= Brief =
Copy the lines below word for word, leaving out the pictures.
[START OF Data shown]
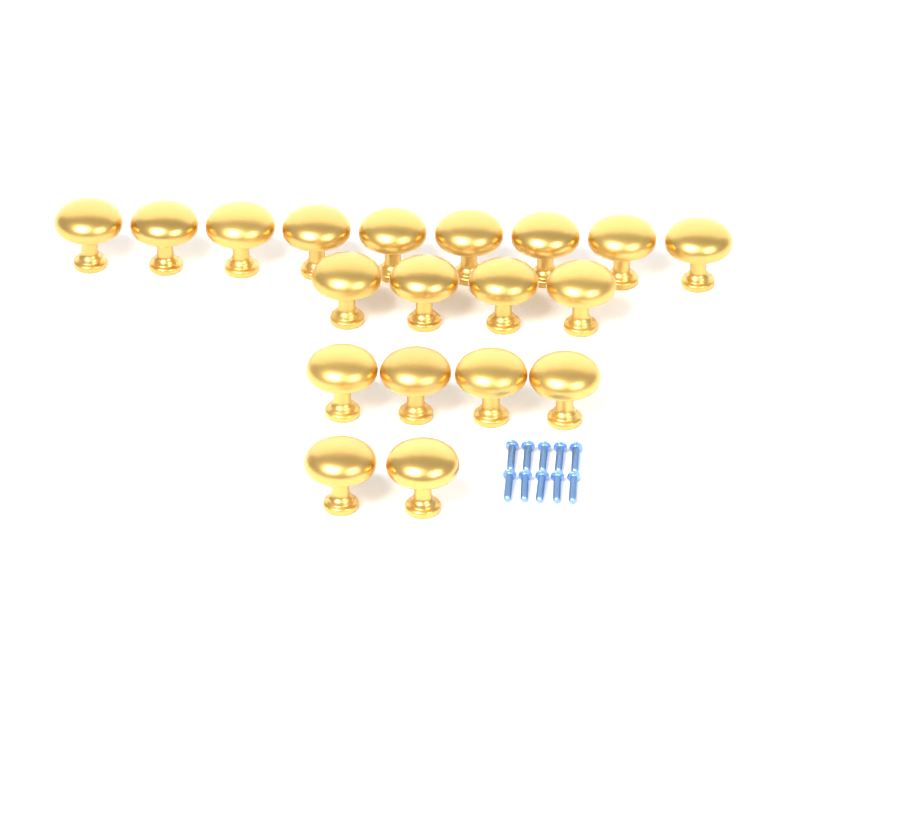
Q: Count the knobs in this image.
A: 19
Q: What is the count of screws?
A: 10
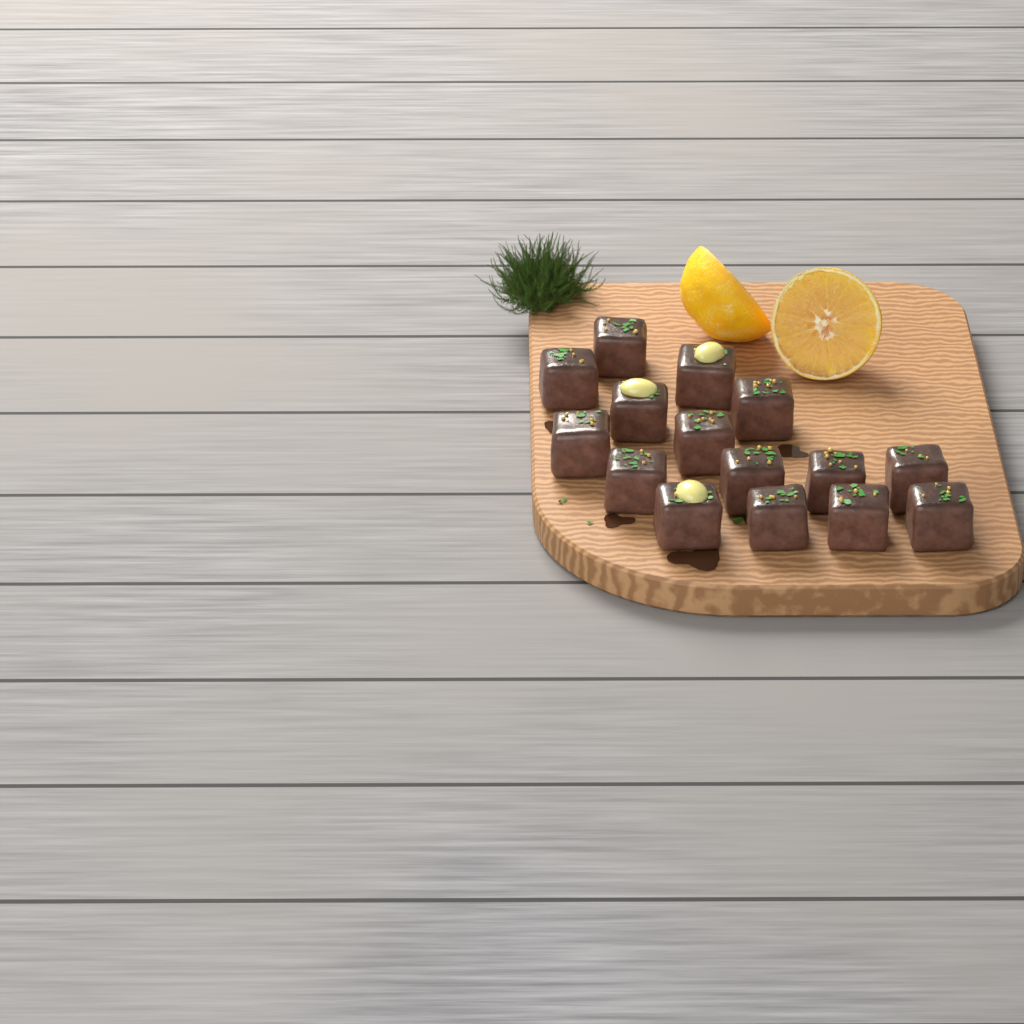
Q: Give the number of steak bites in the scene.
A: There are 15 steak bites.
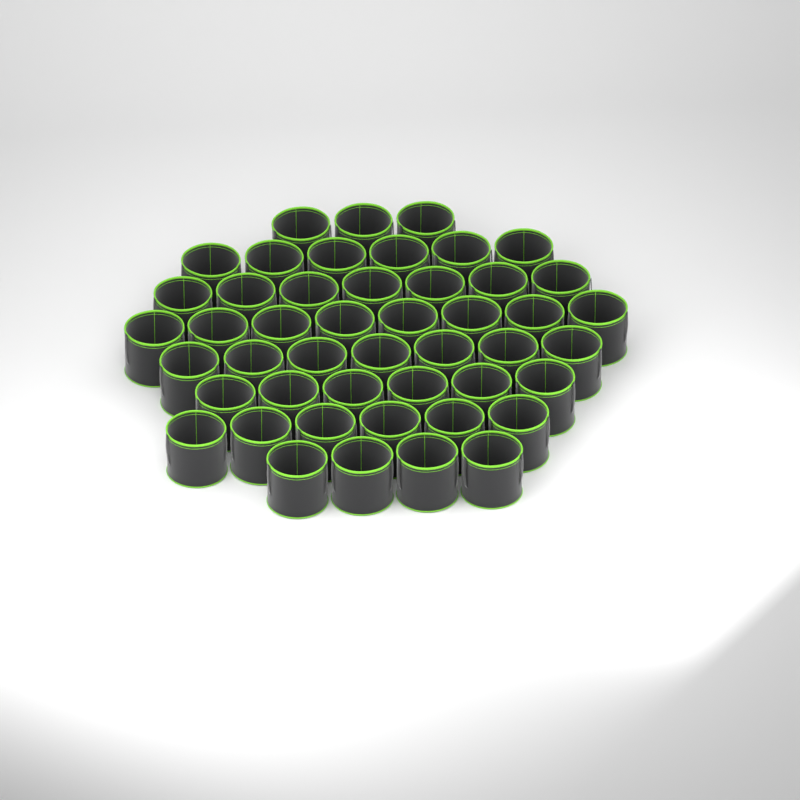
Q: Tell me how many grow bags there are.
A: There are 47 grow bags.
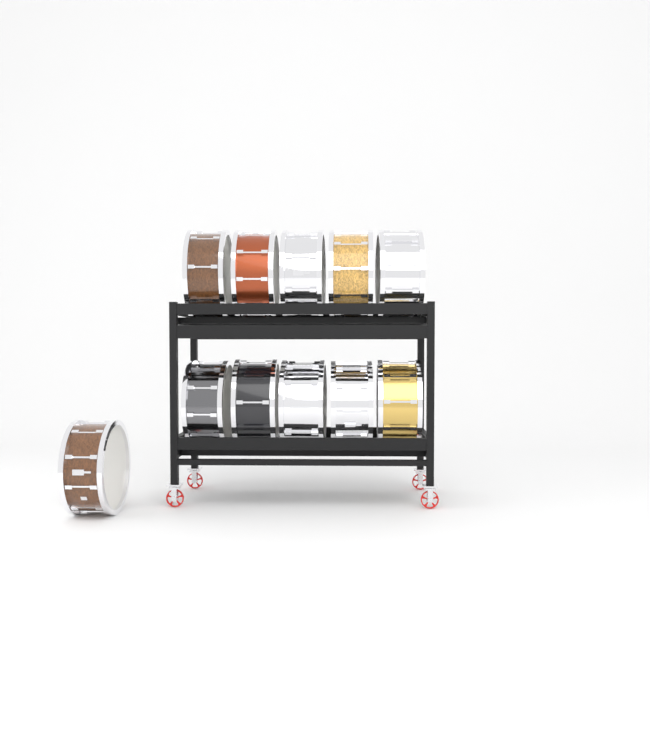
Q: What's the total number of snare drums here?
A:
[END OF Data shown]
= Final result =
Q: Count the knobs in this image.
A: 19
Q: What is the count of screws?
A: 10
Q: Give the number of steak bites in the scene.
A: There are 15 steak bites.
Q: Tell me how many grow bags there are.
A: There are 47 grow bags.
Q: What's the total number of snare drums here?
A:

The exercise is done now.